Pull out each line of the records holding the string "choisir".

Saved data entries
┌────────
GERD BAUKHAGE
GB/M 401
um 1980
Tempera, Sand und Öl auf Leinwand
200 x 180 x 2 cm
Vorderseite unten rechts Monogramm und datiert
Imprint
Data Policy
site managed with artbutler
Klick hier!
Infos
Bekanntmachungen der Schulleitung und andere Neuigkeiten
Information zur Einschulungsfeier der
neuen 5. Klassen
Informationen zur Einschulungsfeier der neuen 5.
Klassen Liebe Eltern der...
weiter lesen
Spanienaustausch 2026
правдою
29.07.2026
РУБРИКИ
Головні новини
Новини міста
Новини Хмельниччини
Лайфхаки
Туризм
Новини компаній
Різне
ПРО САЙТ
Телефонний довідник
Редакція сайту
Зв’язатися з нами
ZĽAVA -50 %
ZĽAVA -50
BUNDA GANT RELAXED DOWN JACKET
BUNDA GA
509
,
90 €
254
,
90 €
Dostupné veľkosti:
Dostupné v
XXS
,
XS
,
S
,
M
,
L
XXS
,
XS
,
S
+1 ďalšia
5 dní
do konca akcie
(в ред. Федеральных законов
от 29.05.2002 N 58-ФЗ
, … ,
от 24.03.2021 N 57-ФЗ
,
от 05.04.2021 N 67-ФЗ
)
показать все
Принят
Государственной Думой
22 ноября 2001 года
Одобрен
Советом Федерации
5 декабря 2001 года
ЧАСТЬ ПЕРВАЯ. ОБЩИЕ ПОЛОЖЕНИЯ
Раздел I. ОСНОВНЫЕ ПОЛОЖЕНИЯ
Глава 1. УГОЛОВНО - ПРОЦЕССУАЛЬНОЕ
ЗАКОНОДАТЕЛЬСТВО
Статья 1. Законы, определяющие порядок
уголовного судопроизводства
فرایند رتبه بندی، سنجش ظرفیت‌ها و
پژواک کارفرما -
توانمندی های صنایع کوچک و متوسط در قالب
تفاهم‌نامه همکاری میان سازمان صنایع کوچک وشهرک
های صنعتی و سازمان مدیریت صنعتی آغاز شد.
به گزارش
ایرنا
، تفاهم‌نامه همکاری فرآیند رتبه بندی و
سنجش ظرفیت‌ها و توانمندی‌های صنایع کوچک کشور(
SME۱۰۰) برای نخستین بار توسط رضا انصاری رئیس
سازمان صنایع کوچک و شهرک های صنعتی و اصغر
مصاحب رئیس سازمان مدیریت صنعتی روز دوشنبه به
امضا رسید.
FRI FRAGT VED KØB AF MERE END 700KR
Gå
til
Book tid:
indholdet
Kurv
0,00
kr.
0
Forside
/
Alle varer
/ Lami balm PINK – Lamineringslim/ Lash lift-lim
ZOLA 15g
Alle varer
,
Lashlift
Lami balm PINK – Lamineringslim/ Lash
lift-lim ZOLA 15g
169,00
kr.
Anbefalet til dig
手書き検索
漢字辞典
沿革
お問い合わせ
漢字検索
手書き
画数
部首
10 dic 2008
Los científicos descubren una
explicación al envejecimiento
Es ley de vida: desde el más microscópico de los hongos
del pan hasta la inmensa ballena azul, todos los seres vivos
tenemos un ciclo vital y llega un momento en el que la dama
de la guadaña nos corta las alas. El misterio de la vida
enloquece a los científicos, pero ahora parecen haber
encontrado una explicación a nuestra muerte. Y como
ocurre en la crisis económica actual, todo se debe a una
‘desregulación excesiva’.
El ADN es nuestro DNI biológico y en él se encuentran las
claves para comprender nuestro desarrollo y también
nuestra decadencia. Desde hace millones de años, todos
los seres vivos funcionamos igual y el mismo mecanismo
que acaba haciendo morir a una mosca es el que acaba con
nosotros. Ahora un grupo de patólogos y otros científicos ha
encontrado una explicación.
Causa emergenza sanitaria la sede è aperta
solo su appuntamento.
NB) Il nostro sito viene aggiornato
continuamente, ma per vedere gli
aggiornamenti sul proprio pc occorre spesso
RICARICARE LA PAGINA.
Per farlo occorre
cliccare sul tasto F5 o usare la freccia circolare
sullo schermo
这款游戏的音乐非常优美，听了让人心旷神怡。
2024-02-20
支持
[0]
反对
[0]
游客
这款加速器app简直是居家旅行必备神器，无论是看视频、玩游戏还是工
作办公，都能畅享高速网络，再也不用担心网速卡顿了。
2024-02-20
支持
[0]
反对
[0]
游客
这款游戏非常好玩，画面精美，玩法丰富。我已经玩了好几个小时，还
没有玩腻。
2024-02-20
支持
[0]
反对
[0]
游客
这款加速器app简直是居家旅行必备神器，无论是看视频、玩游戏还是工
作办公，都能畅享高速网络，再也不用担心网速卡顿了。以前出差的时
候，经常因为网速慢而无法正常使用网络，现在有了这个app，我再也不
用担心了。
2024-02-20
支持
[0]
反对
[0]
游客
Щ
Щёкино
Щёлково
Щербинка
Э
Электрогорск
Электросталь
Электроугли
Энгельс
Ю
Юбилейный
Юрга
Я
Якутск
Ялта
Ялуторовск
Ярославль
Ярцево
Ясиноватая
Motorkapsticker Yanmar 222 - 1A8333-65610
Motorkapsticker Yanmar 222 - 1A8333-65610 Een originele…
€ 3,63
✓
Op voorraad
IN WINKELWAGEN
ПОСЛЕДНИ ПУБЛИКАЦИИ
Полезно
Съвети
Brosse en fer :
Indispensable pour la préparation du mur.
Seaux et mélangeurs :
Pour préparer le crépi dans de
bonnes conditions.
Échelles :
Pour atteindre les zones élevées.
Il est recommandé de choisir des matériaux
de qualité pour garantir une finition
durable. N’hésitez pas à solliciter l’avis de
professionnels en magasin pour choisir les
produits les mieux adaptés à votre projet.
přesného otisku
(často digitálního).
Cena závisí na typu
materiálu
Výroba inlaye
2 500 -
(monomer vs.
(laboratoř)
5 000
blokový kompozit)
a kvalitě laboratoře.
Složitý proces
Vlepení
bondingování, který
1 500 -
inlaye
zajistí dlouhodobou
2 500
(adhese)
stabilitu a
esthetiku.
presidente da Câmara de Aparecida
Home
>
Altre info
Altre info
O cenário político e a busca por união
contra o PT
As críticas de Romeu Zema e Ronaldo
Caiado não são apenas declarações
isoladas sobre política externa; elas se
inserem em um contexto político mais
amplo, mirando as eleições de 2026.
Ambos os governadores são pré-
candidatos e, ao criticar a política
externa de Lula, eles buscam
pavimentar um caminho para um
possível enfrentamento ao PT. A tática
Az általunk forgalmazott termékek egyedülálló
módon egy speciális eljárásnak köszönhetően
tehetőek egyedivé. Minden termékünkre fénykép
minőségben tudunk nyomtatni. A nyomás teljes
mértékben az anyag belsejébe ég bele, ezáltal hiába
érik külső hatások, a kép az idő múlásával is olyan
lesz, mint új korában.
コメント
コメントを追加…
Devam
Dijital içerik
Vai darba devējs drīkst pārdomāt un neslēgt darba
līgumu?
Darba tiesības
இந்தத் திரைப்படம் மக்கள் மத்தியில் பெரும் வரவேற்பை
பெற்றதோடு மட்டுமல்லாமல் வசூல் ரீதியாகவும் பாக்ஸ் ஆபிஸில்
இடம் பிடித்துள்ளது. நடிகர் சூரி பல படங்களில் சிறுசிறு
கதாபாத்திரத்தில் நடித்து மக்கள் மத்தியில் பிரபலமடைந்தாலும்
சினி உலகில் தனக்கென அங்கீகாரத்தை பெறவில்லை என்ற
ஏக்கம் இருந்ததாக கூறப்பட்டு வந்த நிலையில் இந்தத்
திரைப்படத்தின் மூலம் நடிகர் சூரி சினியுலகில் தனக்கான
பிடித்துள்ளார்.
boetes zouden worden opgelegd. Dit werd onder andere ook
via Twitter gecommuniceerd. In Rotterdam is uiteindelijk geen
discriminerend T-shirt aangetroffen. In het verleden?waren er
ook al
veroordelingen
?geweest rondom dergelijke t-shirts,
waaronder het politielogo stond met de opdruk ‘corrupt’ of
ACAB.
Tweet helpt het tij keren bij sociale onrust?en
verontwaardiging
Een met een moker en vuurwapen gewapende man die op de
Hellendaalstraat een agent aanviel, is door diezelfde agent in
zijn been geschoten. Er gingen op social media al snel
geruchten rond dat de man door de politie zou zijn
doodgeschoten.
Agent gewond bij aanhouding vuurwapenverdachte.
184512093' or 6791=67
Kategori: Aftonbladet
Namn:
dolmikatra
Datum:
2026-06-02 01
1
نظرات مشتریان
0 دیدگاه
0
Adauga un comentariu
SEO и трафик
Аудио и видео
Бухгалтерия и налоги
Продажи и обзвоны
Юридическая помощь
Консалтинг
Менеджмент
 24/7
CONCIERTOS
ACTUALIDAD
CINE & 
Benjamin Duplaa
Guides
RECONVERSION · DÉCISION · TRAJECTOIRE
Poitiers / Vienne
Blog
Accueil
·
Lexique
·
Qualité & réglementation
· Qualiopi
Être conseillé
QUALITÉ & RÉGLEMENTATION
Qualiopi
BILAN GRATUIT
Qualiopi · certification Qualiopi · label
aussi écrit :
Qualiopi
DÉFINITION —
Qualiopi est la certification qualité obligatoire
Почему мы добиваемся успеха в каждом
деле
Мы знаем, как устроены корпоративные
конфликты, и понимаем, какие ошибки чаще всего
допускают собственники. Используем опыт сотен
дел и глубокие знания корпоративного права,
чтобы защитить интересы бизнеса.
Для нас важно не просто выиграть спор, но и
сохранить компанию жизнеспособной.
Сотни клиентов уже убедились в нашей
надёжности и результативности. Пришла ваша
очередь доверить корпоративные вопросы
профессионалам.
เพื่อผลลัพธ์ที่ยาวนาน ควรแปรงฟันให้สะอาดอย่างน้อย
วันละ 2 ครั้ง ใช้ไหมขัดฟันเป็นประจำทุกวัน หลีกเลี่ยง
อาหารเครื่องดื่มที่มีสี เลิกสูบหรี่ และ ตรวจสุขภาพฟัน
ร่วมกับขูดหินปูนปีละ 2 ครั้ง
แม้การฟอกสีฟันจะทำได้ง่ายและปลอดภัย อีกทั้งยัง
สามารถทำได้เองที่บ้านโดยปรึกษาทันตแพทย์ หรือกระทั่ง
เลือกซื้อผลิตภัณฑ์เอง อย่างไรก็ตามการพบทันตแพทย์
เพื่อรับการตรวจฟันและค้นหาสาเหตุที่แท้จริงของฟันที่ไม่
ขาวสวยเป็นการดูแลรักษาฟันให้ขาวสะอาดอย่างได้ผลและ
└────────
> [SOLVED PROBLEM]:
Il est recommandé de choisir des matériaux
professionnels en magasin pour choisir les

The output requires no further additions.